Een beperkt aantal reacties van bewoners had betrekking op de koppeling tussen wonen en dienstverlening. Deze bewoners hadden gedacht na invoering van de nieuwe aanspraak voor hun gehele zorgvraag te kunnen kiezen voor pgb en af te zien van ADL-assistentie. Dat is niet het geval. De koppeling tussen wonen en ADL-assistentie berust op overeenkomsten tussen corporaties, aanbieder van ADL-assistentie en bewoners. Deze kwestie staat dus los van de overgang naar de AWBZ.

5. Het Deense model van Burgergestuurde persoonlijke assistentie

Tijdens het Algemeen Overleg op 14 september 2011 heb ik de toezegging gedaan nadere informatie te verstrekken over het Deense model van burgergestuurde persoonlijke assistentie (BPA). Enkele bewoners hadden al tijdens de pgb-bijeenkomsten op 9 september 2011 persoonlijk te kennen gegeven dat er, met name voor cliënten met beademingsproblematiek, meer alternatieven zouden moeten zijn voor het met ADL-assistentie en aanvullende AWBZ-zorg wonen in een ADL-woning. Enkele bewoners zien in het Deense model zo’n alternatief. Ik heb bureau Regioplan opdracht gegeven het Deense model van BPA in kaart te brengen. Bijgaand treft u het eindrapport aan.

Bij het BPA in Denemarken kan de persoon met een ernstige lichamelijke beperking beschikken over een persoonlijke helper of assistent. Voorwaarden voor de toekenning van een BPA zijn dat de gehandicapte in staat moet zijn een werkgeversrol te vervullen en dat men leiding kan geven aan het team. Gemeenten stellen de hoogte van het budget vast. Gemeenten hebben de taak om in overleg met de aanvrager aan de hand van de individuele situatie te beoordelen op hoeveel uren hulp men is aangewezen. In sommige opzichten lijkt het Deense BPA-systeem op pgb, maar er zijn ook belangrijke verschillen. De regelingen zijn bijvoorbeeld uitsluitend bestemd voor volwassenen met een zeer substantiële zorgvraag met het doel dat zij een zelfstandig leven op kunnen bouwen. Er is een kleine helpersregeling en een volledige helpersregeling. De kleine helpersregeling kent al een grens van 20 uur zorg per week. Bij de grote BPA-regeling is de minimale zorgvraag nog hoger en is doorgaans een noodzaak van 24-uurs zorg om zelfstandig te kunnen functioneren en te participeren in de samenleving.

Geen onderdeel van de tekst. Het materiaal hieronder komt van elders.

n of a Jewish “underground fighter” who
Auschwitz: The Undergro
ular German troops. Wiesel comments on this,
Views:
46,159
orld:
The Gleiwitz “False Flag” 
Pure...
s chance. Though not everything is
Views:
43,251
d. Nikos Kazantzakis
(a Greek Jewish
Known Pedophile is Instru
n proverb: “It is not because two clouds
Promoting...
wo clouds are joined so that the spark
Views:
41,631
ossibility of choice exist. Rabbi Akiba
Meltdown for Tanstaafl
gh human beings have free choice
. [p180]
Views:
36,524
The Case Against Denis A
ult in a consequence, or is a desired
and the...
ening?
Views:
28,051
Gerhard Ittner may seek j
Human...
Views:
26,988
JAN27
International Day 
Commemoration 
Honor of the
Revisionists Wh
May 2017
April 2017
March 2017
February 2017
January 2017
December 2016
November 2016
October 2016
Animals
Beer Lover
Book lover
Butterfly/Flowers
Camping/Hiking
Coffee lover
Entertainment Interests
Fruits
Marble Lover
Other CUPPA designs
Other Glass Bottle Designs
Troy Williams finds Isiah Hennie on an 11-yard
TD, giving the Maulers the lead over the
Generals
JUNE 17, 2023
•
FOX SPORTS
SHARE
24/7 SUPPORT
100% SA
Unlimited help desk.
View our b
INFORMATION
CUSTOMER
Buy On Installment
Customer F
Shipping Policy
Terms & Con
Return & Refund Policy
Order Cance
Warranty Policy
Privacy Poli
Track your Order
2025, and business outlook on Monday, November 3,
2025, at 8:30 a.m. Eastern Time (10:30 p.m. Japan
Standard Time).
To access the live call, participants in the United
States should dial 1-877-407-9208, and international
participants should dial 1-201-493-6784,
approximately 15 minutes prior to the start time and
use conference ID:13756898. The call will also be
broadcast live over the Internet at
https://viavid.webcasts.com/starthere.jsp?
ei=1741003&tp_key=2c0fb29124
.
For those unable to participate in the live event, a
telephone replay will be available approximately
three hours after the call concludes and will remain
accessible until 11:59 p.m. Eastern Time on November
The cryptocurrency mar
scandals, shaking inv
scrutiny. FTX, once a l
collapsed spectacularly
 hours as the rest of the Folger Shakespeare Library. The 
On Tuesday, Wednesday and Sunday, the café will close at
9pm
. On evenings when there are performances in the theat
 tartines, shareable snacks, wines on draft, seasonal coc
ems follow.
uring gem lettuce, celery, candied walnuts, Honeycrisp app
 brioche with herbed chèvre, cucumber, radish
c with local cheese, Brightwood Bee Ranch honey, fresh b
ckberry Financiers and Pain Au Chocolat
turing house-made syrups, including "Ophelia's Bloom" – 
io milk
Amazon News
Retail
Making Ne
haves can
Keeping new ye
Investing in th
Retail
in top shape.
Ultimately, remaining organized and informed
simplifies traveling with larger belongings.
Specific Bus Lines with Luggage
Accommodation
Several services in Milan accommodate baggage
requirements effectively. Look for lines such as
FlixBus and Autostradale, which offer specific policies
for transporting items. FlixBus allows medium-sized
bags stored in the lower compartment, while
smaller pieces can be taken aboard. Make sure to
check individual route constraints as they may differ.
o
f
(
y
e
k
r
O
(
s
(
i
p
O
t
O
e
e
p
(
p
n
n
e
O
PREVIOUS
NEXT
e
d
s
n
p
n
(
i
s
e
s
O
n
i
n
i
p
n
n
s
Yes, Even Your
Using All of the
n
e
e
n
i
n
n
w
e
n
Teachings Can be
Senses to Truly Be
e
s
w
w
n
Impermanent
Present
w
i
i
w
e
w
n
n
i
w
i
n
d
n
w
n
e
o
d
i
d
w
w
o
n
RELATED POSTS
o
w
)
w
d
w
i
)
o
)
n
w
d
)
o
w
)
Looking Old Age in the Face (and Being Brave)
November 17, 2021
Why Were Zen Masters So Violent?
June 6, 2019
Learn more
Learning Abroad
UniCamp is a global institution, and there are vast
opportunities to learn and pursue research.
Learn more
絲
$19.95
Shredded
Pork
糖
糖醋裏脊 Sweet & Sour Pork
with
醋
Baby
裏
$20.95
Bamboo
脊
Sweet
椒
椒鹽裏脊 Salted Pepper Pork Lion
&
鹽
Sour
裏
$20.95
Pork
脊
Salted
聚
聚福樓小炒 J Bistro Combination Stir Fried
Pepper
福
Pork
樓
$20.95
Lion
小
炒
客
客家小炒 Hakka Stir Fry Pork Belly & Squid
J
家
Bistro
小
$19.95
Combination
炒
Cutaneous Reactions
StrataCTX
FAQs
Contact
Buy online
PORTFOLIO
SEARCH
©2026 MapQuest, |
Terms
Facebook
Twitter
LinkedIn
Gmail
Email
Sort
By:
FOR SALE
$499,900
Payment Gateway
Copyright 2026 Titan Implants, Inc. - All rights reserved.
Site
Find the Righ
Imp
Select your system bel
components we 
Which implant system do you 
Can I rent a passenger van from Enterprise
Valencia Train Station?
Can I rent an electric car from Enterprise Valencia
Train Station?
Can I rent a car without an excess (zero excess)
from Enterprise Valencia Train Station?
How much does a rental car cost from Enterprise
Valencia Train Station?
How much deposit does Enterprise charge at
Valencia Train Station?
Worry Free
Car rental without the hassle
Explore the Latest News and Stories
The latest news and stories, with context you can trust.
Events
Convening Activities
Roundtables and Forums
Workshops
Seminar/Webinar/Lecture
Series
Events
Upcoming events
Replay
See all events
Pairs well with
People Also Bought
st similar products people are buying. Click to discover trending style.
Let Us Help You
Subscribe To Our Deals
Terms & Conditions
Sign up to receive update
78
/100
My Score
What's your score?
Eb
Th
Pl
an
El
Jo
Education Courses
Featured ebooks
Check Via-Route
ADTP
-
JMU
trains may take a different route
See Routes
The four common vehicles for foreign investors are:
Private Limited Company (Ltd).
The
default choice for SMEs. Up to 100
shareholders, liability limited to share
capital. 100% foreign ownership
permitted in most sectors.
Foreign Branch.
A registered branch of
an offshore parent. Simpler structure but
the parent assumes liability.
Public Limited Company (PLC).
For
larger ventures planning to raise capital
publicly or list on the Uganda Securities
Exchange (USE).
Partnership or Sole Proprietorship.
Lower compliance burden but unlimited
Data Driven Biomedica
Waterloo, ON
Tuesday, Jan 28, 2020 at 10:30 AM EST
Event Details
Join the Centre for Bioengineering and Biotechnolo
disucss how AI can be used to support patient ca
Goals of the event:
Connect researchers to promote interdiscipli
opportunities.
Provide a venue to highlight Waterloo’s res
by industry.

Het rapport biedt belangrijke aanknopingspunten voor een vervolgdiscussie over een eventuele invoering van het BPA in Nederland. Het is echter nog te vroeg om hierover een standpunt in te nemen.

Binnenkort verschijnt in Denemarken een volgende evaluatie van de meest recente veranderingen in het BPA-model. Ook deze evaluatie wil ik daarbij betrekken.

De staatssecretaris van Volksgezondheid,Welzijn en Sport,

M. L. L. E. Veldhuijzen van Zanten-Hyllner


X Noot
1

Ter inzage gelegd bij het Centraal Informatiepunt Tweede Kamer.